Scan the entries that follow for the word "Снят", then report every line in which it appears.

(Extracted page text data)
□ □ □ □ □

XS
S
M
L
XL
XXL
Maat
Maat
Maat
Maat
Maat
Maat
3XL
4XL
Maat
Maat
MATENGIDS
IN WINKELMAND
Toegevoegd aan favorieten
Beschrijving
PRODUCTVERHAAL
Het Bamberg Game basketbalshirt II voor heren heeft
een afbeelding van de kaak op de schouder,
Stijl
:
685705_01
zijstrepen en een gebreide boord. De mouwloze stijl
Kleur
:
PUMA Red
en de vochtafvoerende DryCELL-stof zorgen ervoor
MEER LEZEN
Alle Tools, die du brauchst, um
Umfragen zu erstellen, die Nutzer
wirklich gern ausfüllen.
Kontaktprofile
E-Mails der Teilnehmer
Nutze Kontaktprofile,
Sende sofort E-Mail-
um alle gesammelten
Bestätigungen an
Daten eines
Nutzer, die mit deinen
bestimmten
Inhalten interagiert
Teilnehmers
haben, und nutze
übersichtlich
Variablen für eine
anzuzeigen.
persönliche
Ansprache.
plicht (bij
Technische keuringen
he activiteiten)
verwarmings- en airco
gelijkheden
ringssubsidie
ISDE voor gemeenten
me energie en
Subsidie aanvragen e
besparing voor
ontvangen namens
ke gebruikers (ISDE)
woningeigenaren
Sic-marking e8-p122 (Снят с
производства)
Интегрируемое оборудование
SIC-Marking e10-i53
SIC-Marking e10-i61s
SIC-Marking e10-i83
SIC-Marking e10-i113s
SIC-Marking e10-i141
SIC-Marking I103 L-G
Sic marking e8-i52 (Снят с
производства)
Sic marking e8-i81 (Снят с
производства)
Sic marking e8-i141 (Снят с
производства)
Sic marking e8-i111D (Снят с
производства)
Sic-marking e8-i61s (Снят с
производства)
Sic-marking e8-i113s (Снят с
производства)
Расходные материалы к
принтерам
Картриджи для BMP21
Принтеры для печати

□ □ □ □ □

Task result
Sic-marking e8-p122 (Снят с
Sic marking e8-i52 (Снят с
Sic marking e8-i81 (Снят с
Sic marking e8-i141 (Снят с
Sic marking e8-i111D (Снят с
Sic-marking e8-i61s (Снят с
Sic-marking e8-i113s (Снят с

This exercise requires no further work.